The use of biometric data: prohibitions and exceptions
The collection and use of citizens’ biometric data has been one of the points of greatest discussion in the trilogue. Finally, the European Commission, Parliament and the Council agreed limits and exceptions that are important to mention.
First of all, the European Union Artificial Intelligence Law prohibits the creation of databases intended for facial recognition using records from video surveillance cameras or images available on the web. Biometric categorization, meanwhile, cannot be carried out based on parameters such as race, religion, sexual orientation or philosophical and political beliefs of people.

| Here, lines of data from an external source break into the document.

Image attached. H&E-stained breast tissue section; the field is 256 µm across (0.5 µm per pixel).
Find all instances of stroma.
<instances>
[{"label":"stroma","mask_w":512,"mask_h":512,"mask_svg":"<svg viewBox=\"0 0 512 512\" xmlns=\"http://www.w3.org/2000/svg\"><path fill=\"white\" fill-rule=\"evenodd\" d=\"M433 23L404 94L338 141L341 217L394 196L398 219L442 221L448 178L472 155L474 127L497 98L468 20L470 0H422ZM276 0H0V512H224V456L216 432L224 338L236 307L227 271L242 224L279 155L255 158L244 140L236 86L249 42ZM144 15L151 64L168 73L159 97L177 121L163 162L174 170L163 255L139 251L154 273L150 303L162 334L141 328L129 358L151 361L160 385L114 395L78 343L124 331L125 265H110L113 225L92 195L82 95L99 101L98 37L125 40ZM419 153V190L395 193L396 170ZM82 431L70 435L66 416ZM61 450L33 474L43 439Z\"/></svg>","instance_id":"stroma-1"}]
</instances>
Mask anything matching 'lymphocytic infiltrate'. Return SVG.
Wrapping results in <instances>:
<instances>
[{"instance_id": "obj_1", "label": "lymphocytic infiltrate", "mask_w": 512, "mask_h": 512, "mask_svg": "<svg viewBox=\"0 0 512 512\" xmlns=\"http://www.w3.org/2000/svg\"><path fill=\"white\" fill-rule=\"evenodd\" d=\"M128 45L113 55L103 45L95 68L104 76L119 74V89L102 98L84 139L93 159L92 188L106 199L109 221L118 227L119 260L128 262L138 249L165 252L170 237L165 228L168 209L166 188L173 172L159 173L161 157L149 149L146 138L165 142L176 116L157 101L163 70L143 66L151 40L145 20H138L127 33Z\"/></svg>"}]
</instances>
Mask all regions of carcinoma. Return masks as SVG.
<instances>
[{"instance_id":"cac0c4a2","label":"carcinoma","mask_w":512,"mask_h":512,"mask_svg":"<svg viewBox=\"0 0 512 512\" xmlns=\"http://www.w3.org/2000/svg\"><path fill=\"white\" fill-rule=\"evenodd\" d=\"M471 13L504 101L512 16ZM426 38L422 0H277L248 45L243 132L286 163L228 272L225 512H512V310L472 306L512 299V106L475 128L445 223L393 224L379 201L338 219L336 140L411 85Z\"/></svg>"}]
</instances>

Added to this is what we already mentioned in the “unacceptable risk” section. For example, the recognition of emotions in the workplace, the manipulation of people, or the implementation of scoring systems based on the social behavior of individuals.
And while the collection of biometric data in public places for police or law enforcement purposes is also generally prohibited, there are some important exceptions here. The Artificial Intelligence Law of the European Union will allow it when dealing with specific crimes. For this, safeguards will be established and prior judicial authorization will be required. But its use will also be enabled in two other specific cases:
- Biometric identification after the fact or ex post: The search will be allowed for people who are suspected of having committed a serious crime, or who have already been convicted of it.
- Biometric identification in real time: As in the previous point, its use will be enabled to identify or find people suspected or convicted of committing serious crimes. Among them, acts of terrorism, homicides, kidnappings, human trafficking, rape, etc. Although it is not limited to this, it will also be used to find victims of this type of crime. It is worth clarifying, in any case, that the Artificial Intelligence Law will not enable the use of biometric identification in real time in an unlimited manner. The regulations establish restrictions for their implementation at a specific time and place.
How the Artificial Intelligence Law will be applied
Although each country in the European Union will apply the Artificial Intelligence Law through its own regulatory bodies, European AI Office will be created. According to the European Commission, its mission will be to “ensure coordination” at the continental level. For general-purpose AI models, panels with independent experts will be created to maintain oversight and set alerts if necessary.
“Together with national market surveillance authorities, the AI Office will be the first body globally to enforce binding rules on artificial intelligence and is therefore expected to become an international reference point.”
The Artificial Intelligence Law establishes a fine scheme for companies that do not comply with their guidelines.
- €35 million or 7% of global annual turnover (whichever is higher) in the case of violating prohibitions on the use of artificial intelligence.
- €15 million or 3% of global annual turnover (whichever is higher) in the case of other types of violations.
- €7.5 million or 1.5% of global annual turnover (whichever is higher) in the event of incorrect information being provided.
As we said at the beginning, the Artificial Intelligence Law is expected to achieve full application only in 2026. Of course, European authorities want companies to begin adopting some of the key guidelines of the regulation before it comes into force. That is why there is a AI Pactwhich aims for companies that develop AI models to voluntarily commit to comply with certain obligations before the regulations are approved and published.